What the 30% ruling entails is that an employer may compensate you for “extraterritorial costs” equivalent to 30% of gross salary untaxed. But there are certain specifications that highly skilled migrants need to meet before they can qualify for this incentive.
According to the Dutch Tax Administration, employees must meet the following conditions:
- The employee is in paid employment.
- The employee has specific expertise that is not or hardly found in the Dutch labour market.
- The employee was recruited outside of the Netherlands.
- The employee is in possession of a valid decision from the government.
Exiting South Africa correctly
Once the highly skilled South African has found employment in the Netherlands, important steps need to be taken to ensure that they remain tax compliant with SARS.
“The first important question that needs to be asked is whether one is going to emigrate with the intention to permanently stay in the Netherlands, or if that person will come back to reside in South Africa.
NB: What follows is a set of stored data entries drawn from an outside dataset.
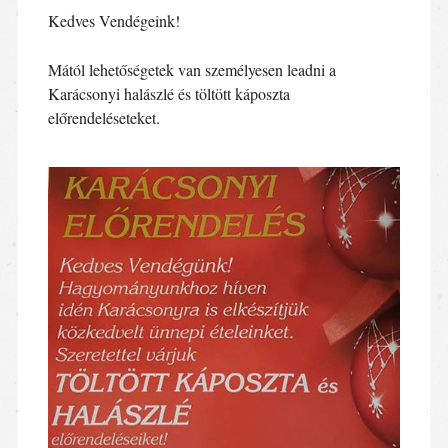
Kedves Vendégeink!
Mától lehetőségetek van személyesen leadni a
Karácsonyi halászlé és töltött káposzta
előrendeléseteket.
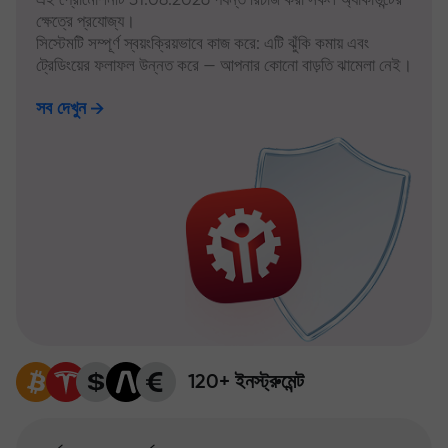
ক্ষেত্রে প্রযোজ্য।
সিস্টেমটি সম্পূর্ণ স্বয়ংক্রিয়ভাবে কাজ করে: এটি ঝুঁকি কমায় এবং
ট্রেডিংয়ের ফলাফল উন্নত করে — আপনার কোনো বাড়তি ঝামেলা নেই।
সব দেখুন
120+ ইনস্ট্রুমেন্ট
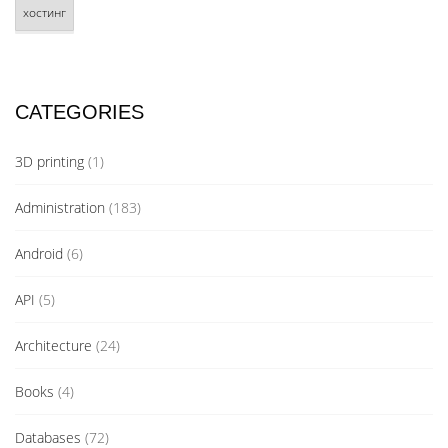
хостинг
CATEGORIES
3D printing
(1)
Administration
(183)
Android
(6)
API
(5)
Architecture
(24)
Books
(4)
Databases
(72)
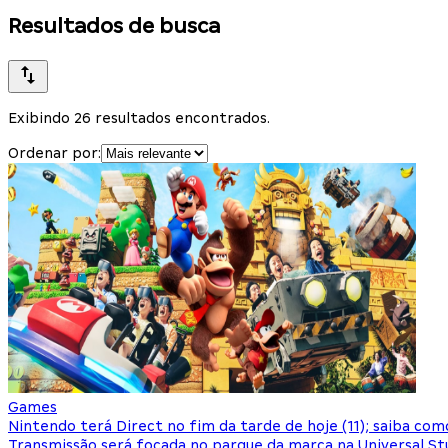
Resultados de busca
Exibindo 26 resultados encontrados.
Ordenar por:
Games
Nintendo terá Direct no fim da tarde de hoje (11); saiba como
Transmissão será focada no parque da marca na Universal St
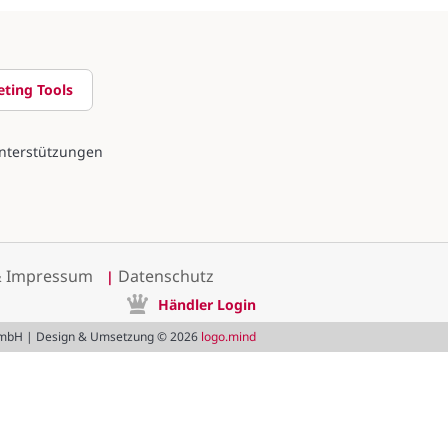
ting Tools
nterstützungen
& Impressum
Datenschutz
|
Händler Login
l GmbH | Design & Umsetzung © 2026
logo.mind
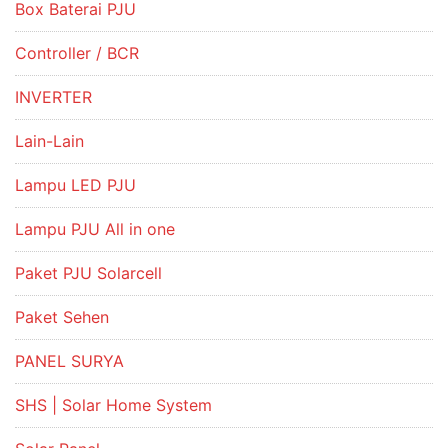
Box Baterai PJU
Controller / BCR
INVERTER
Lain-Lain
Lampu LED PJU
Lampu PJU All in one
Paket PJU Solarcell
Paket Sehen
PANEL SURYA
SHS | Solar Home System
And the second vital factor is whether the person will be an employee or independent contractor. These are criteria that will determine what exemption or route you can take in terms of tax residency and foreign income”, says Victoria Lancefield, General Manager for Tax Residency & Financial Emigration at Tax Consulting SA.
All South African tax residents need to submit tax returns to SARS on an annual basis to declare their South African or foreign income, if foreign income was made then the taxpayer needs to claim an exemption on foreign earnings.
Foreign earnings will be taxed on the surplus of R1.25 million at the marginal income tax rate which could be as high as 45%. Even if the tax resident qualifies for an exemption, a tax return needs to be submitted.
Tax residents need to understand that even if they cease their South African citizenship, their tax residency will remain because citizenship falls under the jurisdiction of the Department of Home Affairs and tax residency falls under the jurisdiction of SARS, the two do not align.
What are your options?
Certain processes are needed to formally cease tax residency so that SARS does not come knocking on your door.
Victoria Lancefield states that, “there are two options available to South Africans thinking about emigrating. They can either undergo the financial emigration process if they are emigrating with the intention of not coming back to reside in South Africa, or they can apply the Double Tax Agreement (DTA) between two countries. The DTA route is undertaken when the professional has the intention of coming back to reside in South Africa in the future”.
It can be an arduous process to start the financial emigration or DTA process and that is why it is important for one to consult a professional and experienced tax practitioners and tax attorneys to help them alleviate the tax burden while they get ready to move overseas to further their careers.